Consider $G=SU(2)$ Yang-Mills theory on a $4$-manifold $M$. The first form of its action is: $$ S_{1} = -\frac{1}{4}\int_{M}tr(\mathcal{F}_{\mu\nu}\mathcal{F}^{\mu\nu}) $$ where $\mathcal{F}_{\mu\nu}=F_{\mu\nu}^{\alpha}T_{\alpha}$ are the components of the local curvature two-form $\mathcal{F}=\frac{1}{2}\mathcal{F}_{\mu\nu}dx^{\mu}\wedge dx^{\nu}$, and $T^{\alpha}=\frac{\sigma^{\alpha}}{2i}$ are the Lie algebra generators of $SU(2)$. This trace is over the Lie algebra indices.
The second form Nakahara gives is: $$ S_{2}=\frac{1}{2}\int_{M}tr(\mathcal{F}\wedge\star\mathcal{F}) $$ where $\star$ denotes the Hodge star operator.
It should not be too difficult to go between these two forms of the action, but when I try I am off by sign and can't seem to find my error.

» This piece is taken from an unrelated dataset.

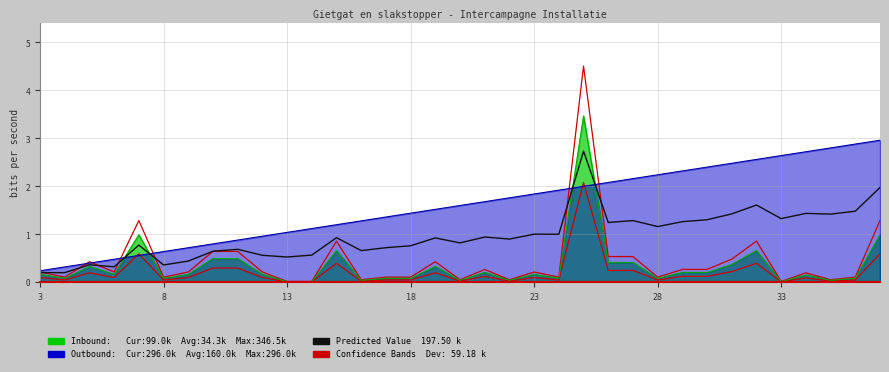

How many lines are shown in the chart?

2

To begin with, I write $\mathcal{F}=\mathcal{F}^{\alpha}T_{\beta}$, so that $\mathcal{F}\wedge\star\mathcal{F}=(\mathcal{F}^{\alpha}\wedge\star\mathcal{F}^{\alpha})T_{\alpha}T_{\beta}$
then according to Section $7.9.3$ of Nakahara, for two-forms $\mathcal{F}^{\alpha}$ and $\mathcal{F}^{\beta}$ on a $4$-manifold $M$: $$ \mathcal{F}^{\alpha}\wedge\star\mathcal{F}^{\beta} = \frac{1}{2} \mathcal{F}^{\alpha}_{\mu\nu} (\mathcal{F}^{\beta})^{\mu\nu}\sqrt{|g|}dx^{1}\wedge\cdots\wedge dx^{4} $$ So that: $$ \frac{1}{2}tr(\mathcal{F}\wedge\star\mathcal{F}) = \frac{1}{4}tr(\mathcal{F}_{\mu\nu}\mathcal{F}^{\mu\nu})dV $$ Which is of course the correct result up to a sign.

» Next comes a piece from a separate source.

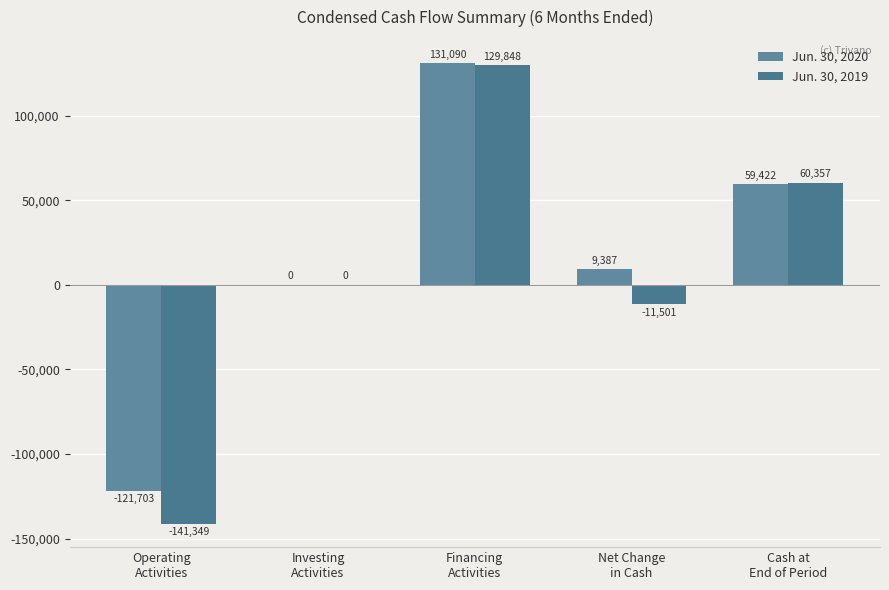

Which category has the highest value in the Jun. 30, 2019 series?

Financing
Activities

I have probably made a really silly error here, and I would really appreciate some help spotting it.
EDIT:
I am specifically having trouble proving $(10.108)$ of Nakahara, which reads $$ S_{YM} = -\frac{1}{4}\int_{m}tr(\mathcal{F}_{\mu\nu}\mathcal{F}^{\mu\nu}) = \frac{1}{2}\int_{M}tr(\mathcal{F}\wedge\star\mathcal{F}) $$
There is a related statement $(10.110)$ about the Euclidean action (the action obtained after a Wick rotation), which reads
$$ S_{YM}^{E} = \frac{1}{4}\int_{M}tr(\mathcal{F}_{\mu\nu}\mathcal{F}^{\mu\nu}) = -\frac{1}{2}\int_{M}tr(\mathcal{F}\wedge\star\mathcal{F}) $$
I understand how to obtain the Euclidean version from the Minkowski version, but I am specifically having trouble with the middle equality which should reduce to showing that $$ tr(\mathcal{F}\wedge\star\mathcal{F}) = -\frac{1}{2}tr(\mathcal{F}_{\mu\nu}\mathcal{F}^{\mu\nu}) $$
in either case.